What does this mean?
When a new medium is developed, it often initially mirrors its predecessors, a dynamic called the horseless carriage syndrome. This may stem from ignorance, but it can also be done on purpose, to allow people to gradually get used to the new medium (e.g. skeuomorphism) and then continue its development. Concerning the respective performances of Marshmello and Travis Scott, there is something to be said for both. Perhaps Epic simply didn’t know what an in-game concert would look like and didn’t want to take too many risks regarding production costs. Another possible explanation would be that it was more of a purposeful strategy. The tradition of in-game events, often with animations like those in the Travis Scott performance, has been around for much longer. These events were usually related to the game itself and, unlike shows by artists, were not standalone. Making the Marshmello concert as much like a physical concert as possible was probably a way to generate the most attention among generic media and the wider public, who would be better able to place it this way. This course of action enhances the possibility to introduce the Fortnite world to as many people as possible, people who may not have much of an interest in gaming.

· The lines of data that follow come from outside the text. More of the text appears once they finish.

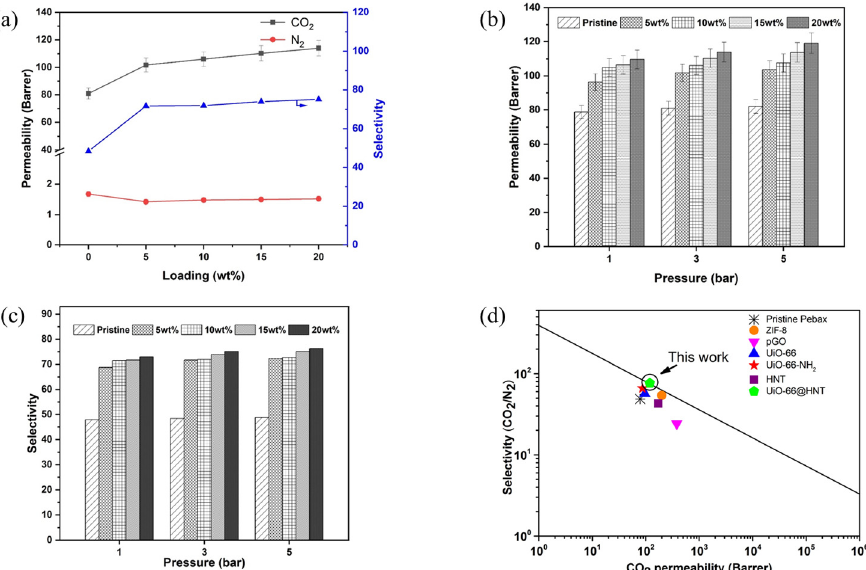
Figure 9. Gas permeation tests of UiO-66@HNT/Pebax MMMs: ( a ) CO 2 , N 2 permeability and CO 2 /N 2 selectivity of the membranes with different UiO-66@HNT loadings (0, 5 wt.%, 10 wt.%, 15 wt.%, and 20 wt.%); ( b ) CO 2 permeability in different pressure; ( c ) CO 2 /N 2 selectivity in different pressure; ( d ) the relationship between the CO 2 permeability and the CO 2 /N 2 selectivity of the MMMs prepared in this work and in the literature. Table 3. Comparison of the separation performance of other MMMs based on Pebax substrates in the literature with our current work under dry conditions.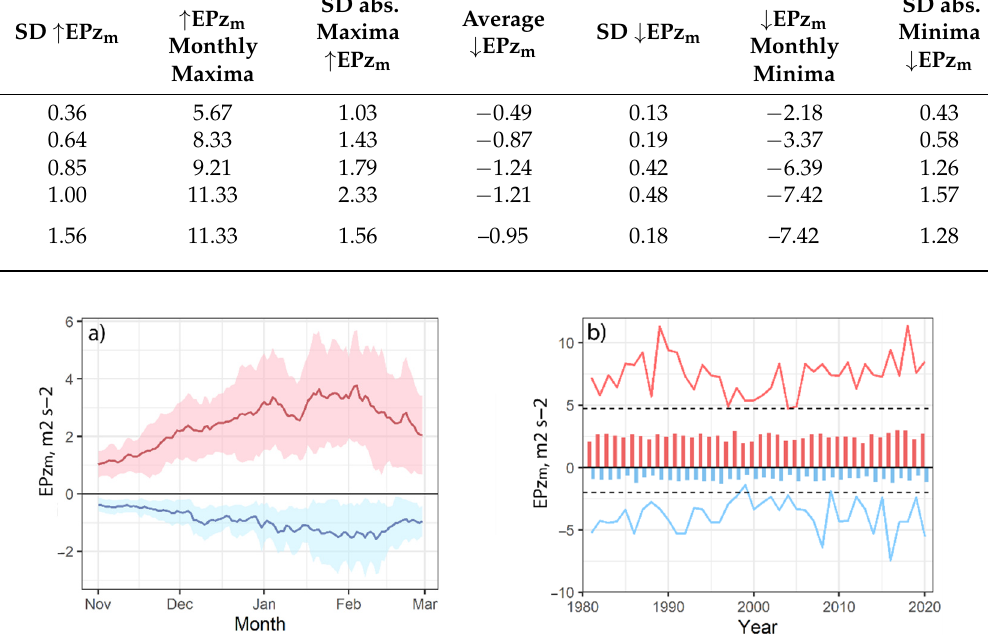
Figure 1. Climatology of EPz m WAF; ( a ) daily variability of upward EPz m (red line) and downward EPz m (blue line) averaged over 1981–2020, where shadowed ribbons show the standard deviation for each day; ( b ) average NDJF values of upward EPz m (red bars), downward EPz m (blue bars), and absolute seasonal EPz m maxima (red line) and minima (blue line) over 1981–2020. The dashed horizontal lines accordingly show the 90th and 10th percentiles of ↑ EPz m and ↓ EPz m . The average EPz m values for the entire period of November–February are 2.4 m 2 s −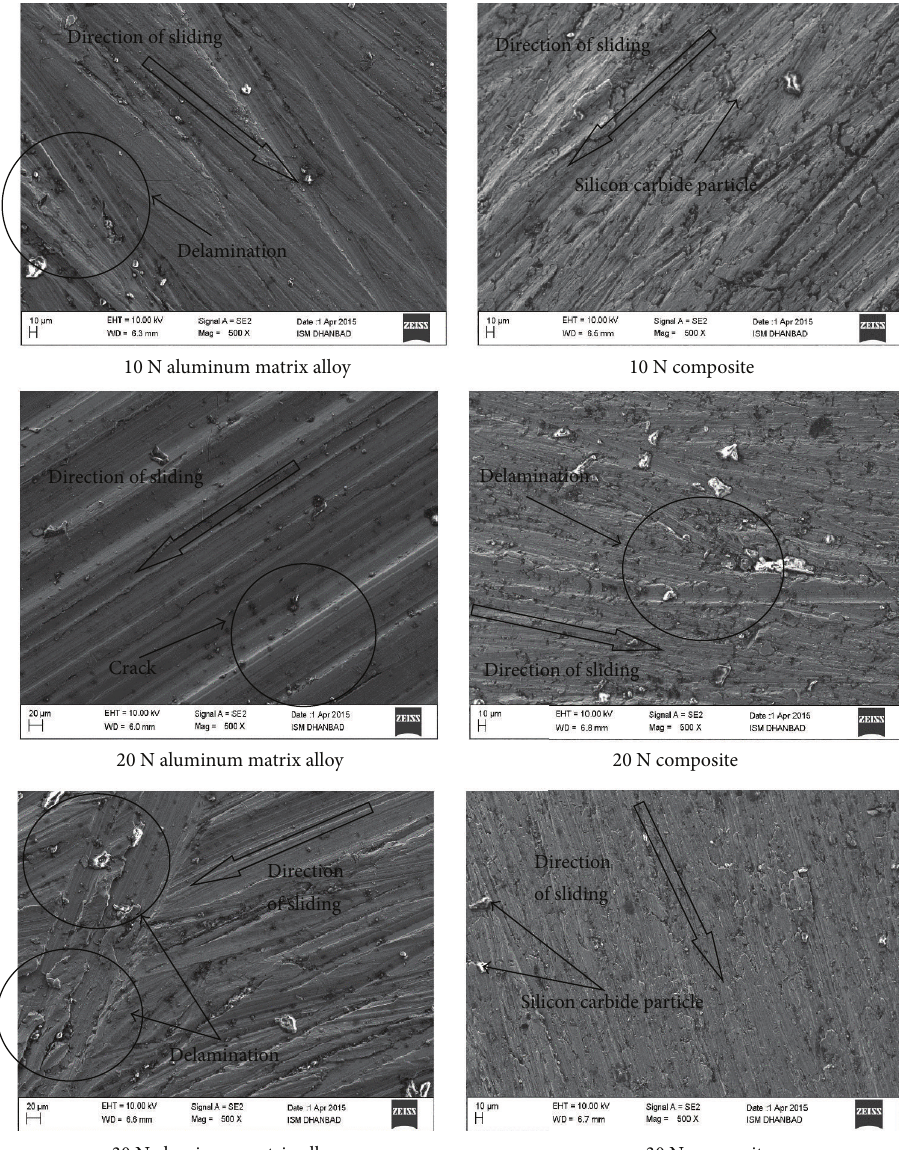
Figure 9: FESEM of worn surfaces at different loads with sliding speeds 3.77 m/s under lubricated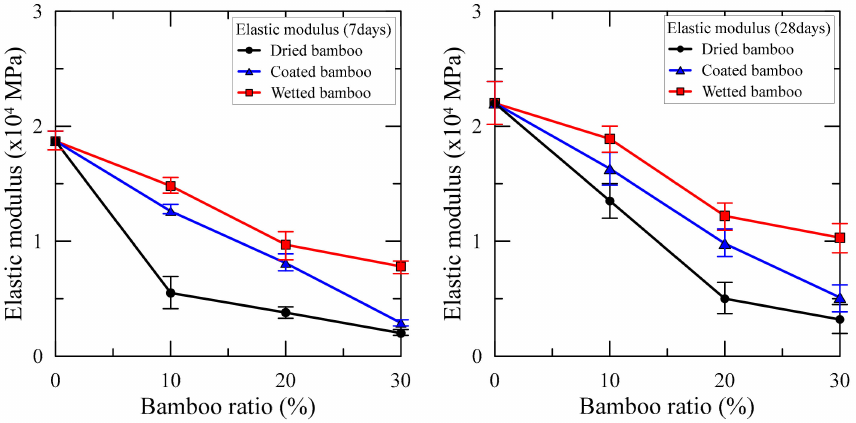
Figure 7. Elastic modulus of specimens with di ff erent bamboo chips.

Fortnite is currently actively experimenting with in-game live events that have nothing to do with the game itself. Taking the long view, Epic has the ideal of a metaverse, an immersive world that, besides containing gaming elements, fulfills all kinds of social functions, such as work, going to clubs and learning. But the route to the metaverse is not yet clear. This experimental development of virtual worlds is accelerating because of the corona virus and the necessary (temporary) shift to the virtual realm that it entails. Certain new digital practices will merely prove temporary hypes, while others will become engrained in our daily lives or undergo further development. For example, use of the Houseparty app, also by Epic, already seems to have decreased. But some of its design principles and elements appear to be taken up elsewhere, such as in the coming “Party Royale” mode of Fortnite, which in turn could become the virtual stage where music events are hosted.